▶ RECORDS SHOWN:
####################

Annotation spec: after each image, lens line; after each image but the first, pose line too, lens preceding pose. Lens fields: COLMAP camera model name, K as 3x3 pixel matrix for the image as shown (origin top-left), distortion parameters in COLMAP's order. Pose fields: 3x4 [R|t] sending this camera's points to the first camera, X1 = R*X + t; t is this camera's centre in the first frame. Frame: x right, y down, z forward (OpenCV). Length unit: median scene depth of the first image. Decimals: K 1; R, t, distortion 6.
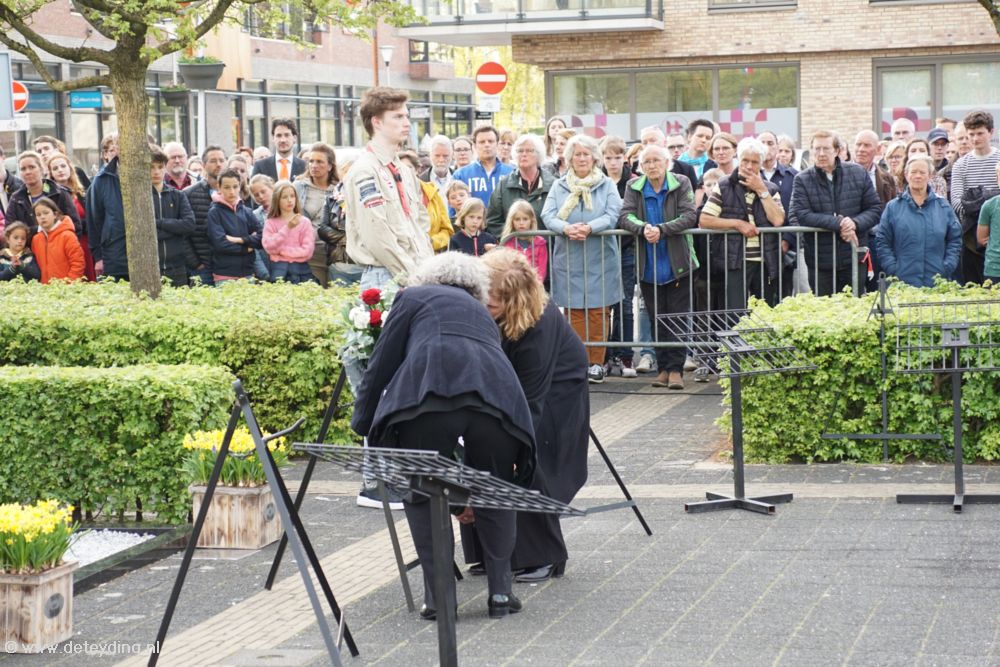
lens RADIAL K [[2447.7, 0, 497.2], [0, 2447.7, 358.4], [0, 0, 1]] dist [0.151979, 0.991600]
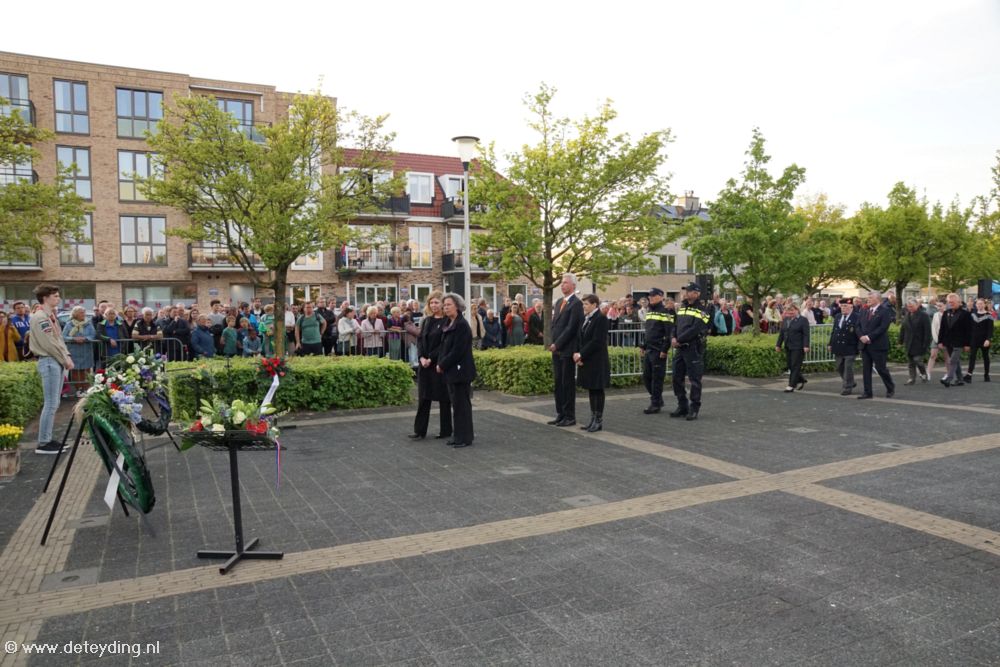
lens RADIAL K [[721.7, 0, 501.9], [0, 721.7, 350.2], [0, 0, 1]] dist [-0.145896, 0.127607]
pose [[0.762877, -0.023089, 0.646131, -0.138408], [0.046107, 0.998761, -0.018749, -0.007625], [-0.644898, 0.044094, 0.762996, 0.150479]]
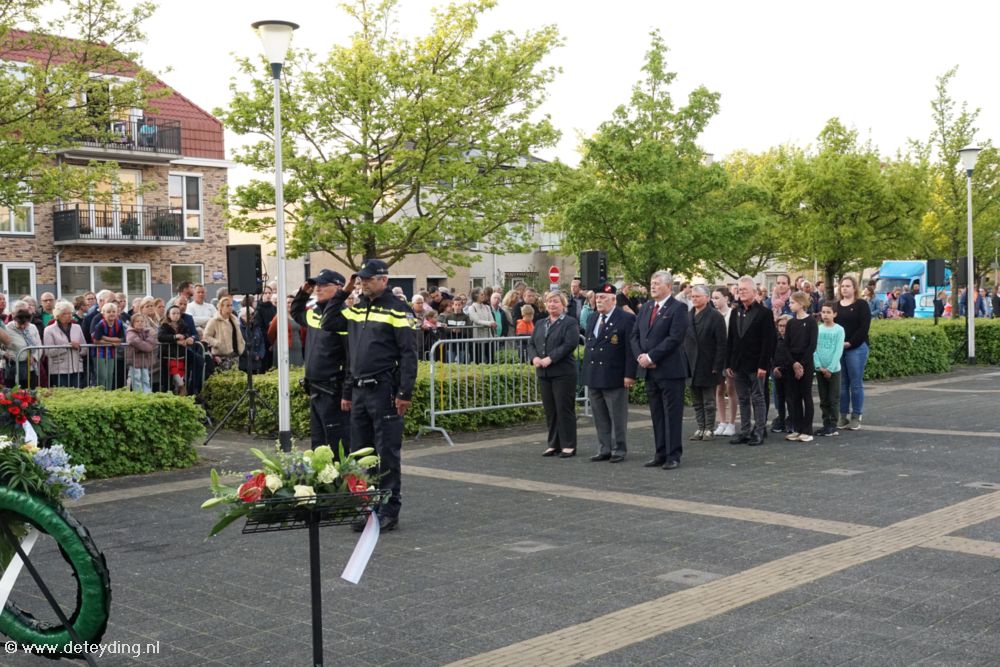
lens RADIAL K [[1204.8, 0, 500.2], [0, 1204.8, 351.9], [0, 0, 1]] dist [0.004021, 0.032867]
pose [[0.508009, -0.021355, 0.861087, -0.312386], [0.072897, 0.997172, -0.018276, -0.014180], [-0.858261, 0.072055, 0.508129, 0.264160]]
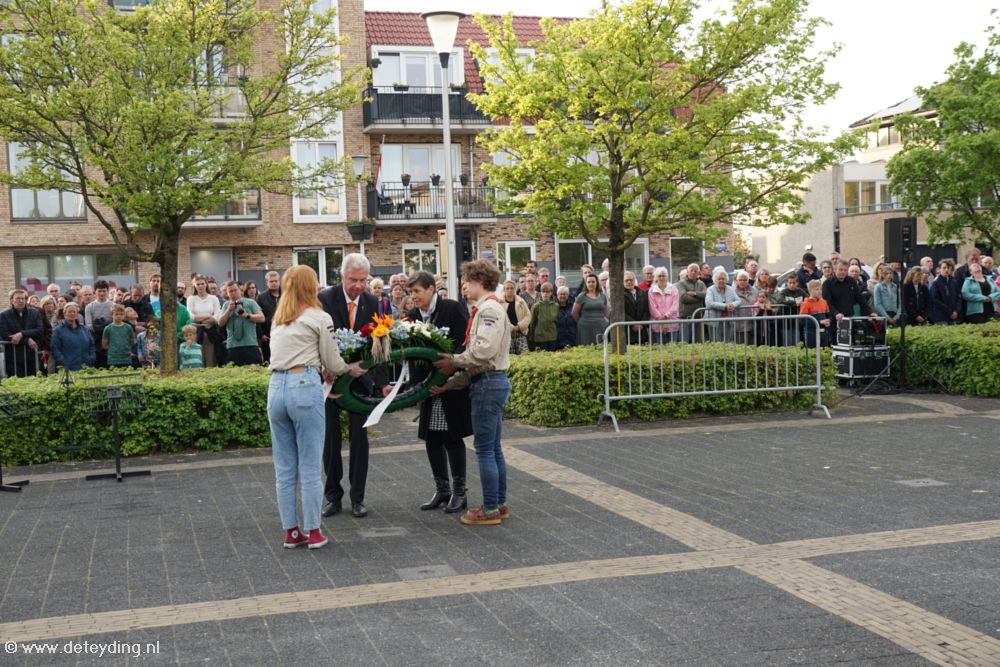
lens RADIAL K [[1288.8, 0, 501.9], [0, 1288.8, 343.8], [0, 0, 1]] dist [-0.025536, 0.257733]
pose [[0.864792, -0.027653, 0.501368, -0.054992], [0.052769, 0.997958, -0.035976, 0.004672], [-0.499350, 0.057569, 0.864486, -0.045535]]
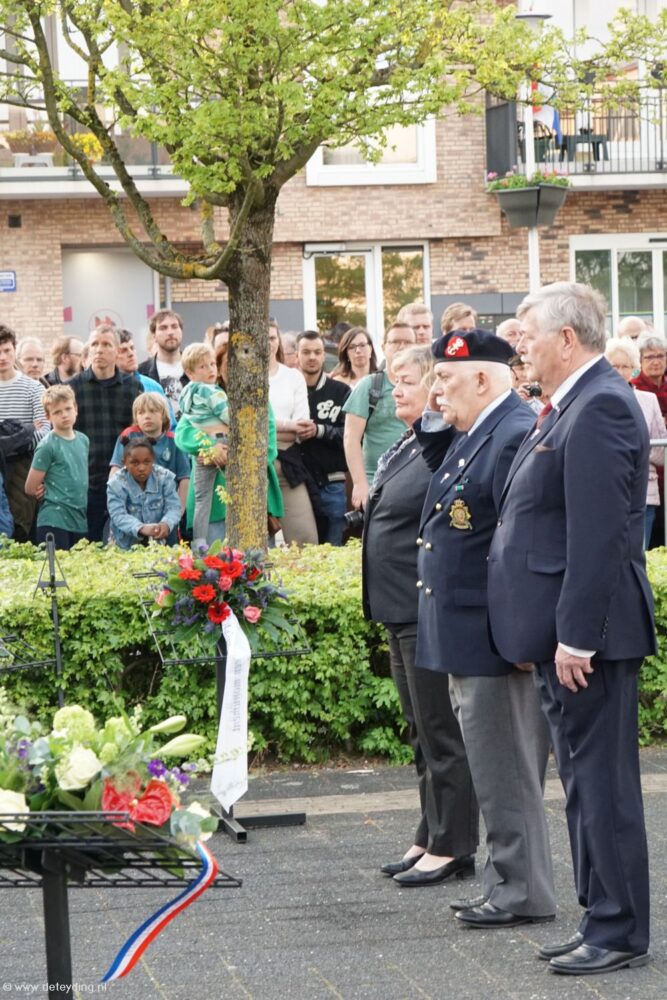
lens RADIAL K [[3118.2, 0, 333.5], [0, 3118.2, 500.0], [0, 0, 1]] dist [0.305882, 0.910507]
pose [[0.912588, -0.024214, 0.408163, -0.159565], [0.042102, 0.998504, -0.034897, -0.007797], [-0.406707, 0.049031, 0.912242, 0.079995]]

####################

▶ ABOUT THIS EXERCISE: Retype each line of the data above word for word, leaving the pictures out of your answer.

▶ EXERCISE SOLUTION:
Annotation spec: after each image, lens line; after each image but the first, pose line too, lens preceding pose. Lens fields: COLMAP camera model name, K as 3x3 pixel matrix for the image as shown (origin top-left), distortion parameters in COLMAP's order. Pose fields: 3x4 [R|t] sending this camera's points to the first camera, X1 = R*X + t; t is this camera's centre in the first frame. Frame: x right, y down, z forward (OpenCV). Length unit: median scene depth of the first image. Decimals: K 1; R, t, distortion 6.
lens RADIAL K [[2447.7, 0, 497.2], [0, 2447.7, 358.4], [0, 0, 1]] dist [0.151979, 0.991600]
lens RADIAL K [[721.7, 0, 501.9], [0, 721.7, 350.2], [0, 0, 1]] dist [-0.145896, 0.127607]
pose [[0.762877, -0.023089, 0.646131, -0.138408], [0.046107, 0.998761, -0.018749, -0.007625], [-0.644898, 0.044094, 0.762996, 0.150479]]
lens RADIAL K [[1204.8, 0, 500.2], [0, 1204.8, 351.9], [0, 0, 1]] dist [0.004021, 0.032867]
pose [[0.508009, -0.021355, 0.861087, -0.312386], [0.072897, 0.997172, -0.018276, -0.014180], [-0.858261, 0.072055, 0.508129, 0.264160]]
lens RADIAL K [[1288.8, 0, 501.9], [0, 1288.8, 343.8], [0, 0, 1]] dist [-0.025536, 0.257733]
pose [[0.864792, -0.027653, 0.501368, -0.054992], [0.052769, 0.997958, -0.035976, 0.004672], [-0.499350, 0.057569, 0.864486, -0.045535]]
lens RADIAL K [[3118.2, 0, 333.5], [0, 3118.2, 500.0], [0, 0, 1]] dist [0.305882, 0.910507]
pose [[0.912588, -0.024214, 0.408163, -0.159565], [0.042102, 0.998504, -0.034897, -0.007797], [-0.406707, 0.049031, 0.912242, 0.079995]]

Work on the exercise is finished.